* Set problem
Select every line of the listing below that contains the word "column", and copy each such line in full. The match is case-sensitive.

* Items
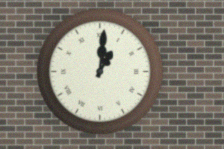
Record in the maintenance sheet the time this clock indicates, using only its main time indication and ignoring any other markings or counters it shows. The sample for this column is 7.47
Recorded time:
1.01
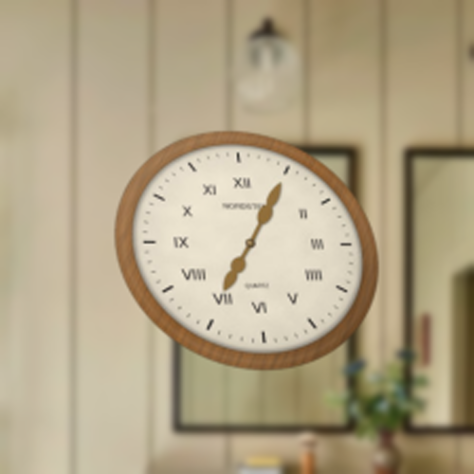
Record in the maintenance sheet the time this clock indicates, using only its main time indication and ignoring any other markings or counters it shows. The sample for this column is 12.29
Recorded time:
7.05
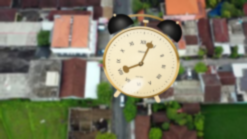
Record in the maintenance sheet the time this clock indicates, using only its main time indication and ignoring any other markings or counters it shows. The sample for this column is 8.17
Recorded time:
8.03
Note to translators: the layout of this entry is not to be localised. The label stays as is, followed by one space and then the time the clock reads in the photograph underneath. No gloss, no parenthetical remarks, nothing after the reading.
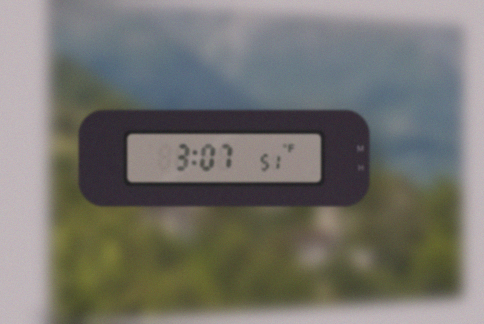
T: 3:07
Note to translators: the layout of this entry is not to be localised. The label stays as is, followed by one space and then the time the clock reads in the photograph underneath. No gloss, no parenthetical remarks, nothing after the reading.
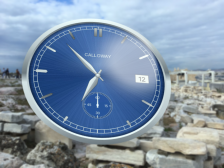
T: 6:53
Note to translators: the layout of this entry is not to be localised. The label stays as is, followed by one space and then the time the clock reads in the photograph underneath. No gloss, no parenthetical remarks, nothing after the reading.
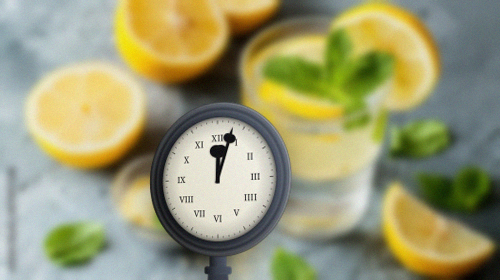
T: 12:03
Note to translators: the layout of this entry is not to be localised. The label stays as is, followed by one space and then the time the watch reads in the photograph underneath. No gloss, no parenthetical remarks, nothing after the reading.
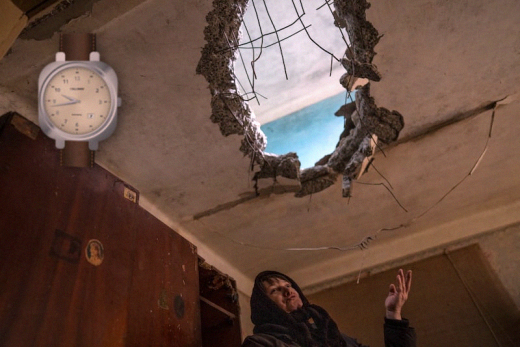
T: 9:43
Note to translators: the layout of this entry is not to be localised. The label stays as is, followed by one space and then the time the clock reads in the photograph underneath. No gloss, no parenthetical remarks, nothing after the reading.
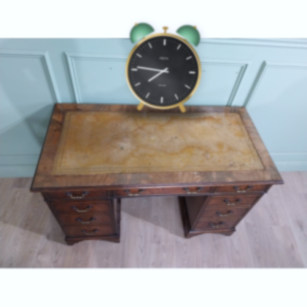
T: 7:46
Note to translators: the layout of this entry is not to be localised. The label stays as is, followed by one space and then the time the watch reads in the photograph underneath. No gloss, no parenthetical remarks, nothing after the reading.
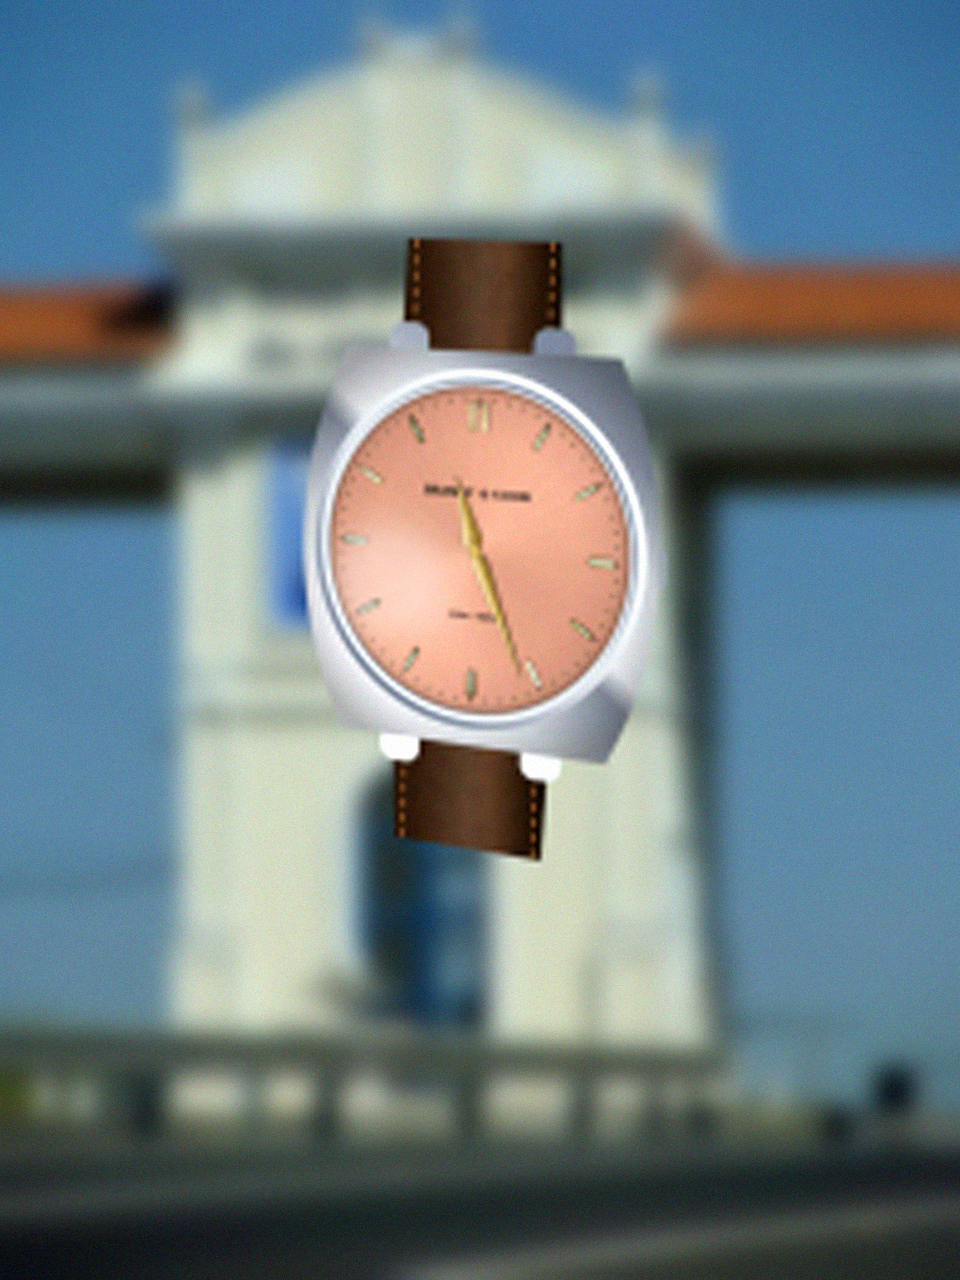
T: 11:26
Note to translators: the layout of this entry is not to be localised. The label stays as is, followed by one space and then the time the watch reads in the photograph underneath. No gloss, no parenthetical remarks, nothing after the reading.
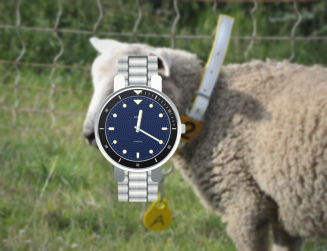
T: 12:20
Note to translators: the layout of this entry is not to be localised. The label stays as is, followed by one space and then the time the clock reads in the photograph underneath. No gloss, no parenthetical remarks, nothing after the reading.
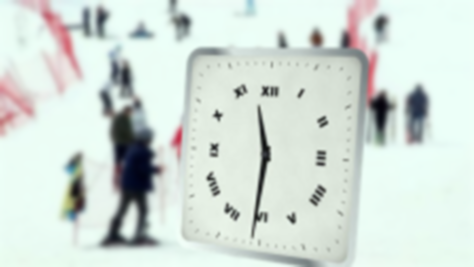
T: 11:31
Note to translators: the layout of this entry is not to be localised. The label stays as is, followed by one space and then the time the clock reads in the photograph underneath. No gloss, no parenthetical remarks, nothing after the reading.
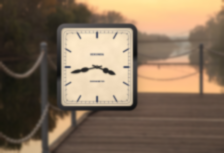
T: 3:43
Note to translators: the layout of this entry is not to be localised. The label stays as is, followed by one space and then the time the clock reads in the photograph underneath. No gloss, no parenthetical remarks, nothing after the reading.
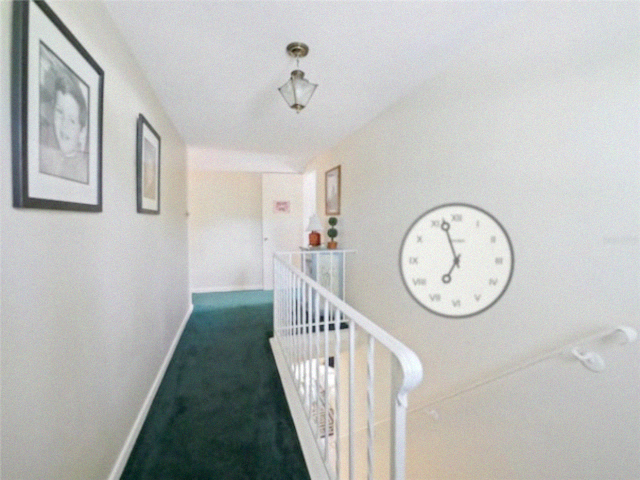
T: 6:57
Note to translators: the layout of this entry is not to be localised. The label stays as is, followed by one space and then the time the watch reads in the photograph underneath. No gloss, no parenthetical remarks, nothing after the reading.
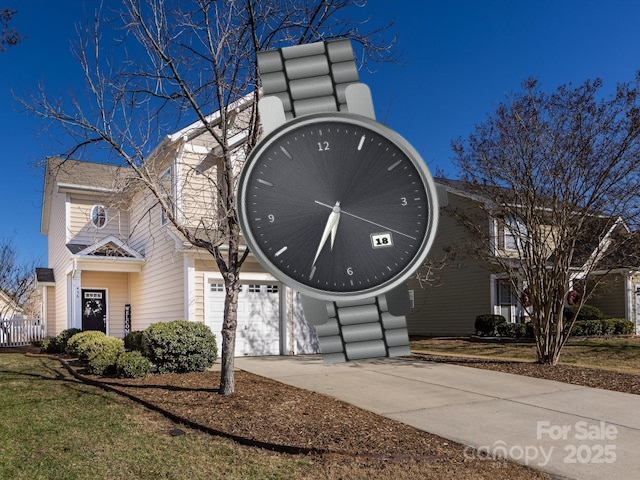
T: 6:35:20
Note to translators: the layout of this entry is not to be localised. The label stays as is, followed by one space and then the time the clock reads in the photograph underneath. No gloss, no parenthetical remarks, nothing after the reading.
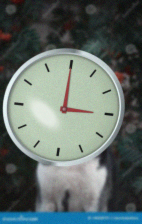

* Correct output
Record in the maintenance sheet the time this clock indicates, using only its main time indication and ignoring any other markings or counters it shows. The sample for this column is 7.47
Record in the maintenance sheet the time this clock indicates, using only its main time indication and ignoring any other markings or counters it shows. The sample for this column is 12.29
Record in the maintenance sheet the time this clock indicates, using only its main time indication and ignoring any other markings or counters it shows. The sample for this column is 8.17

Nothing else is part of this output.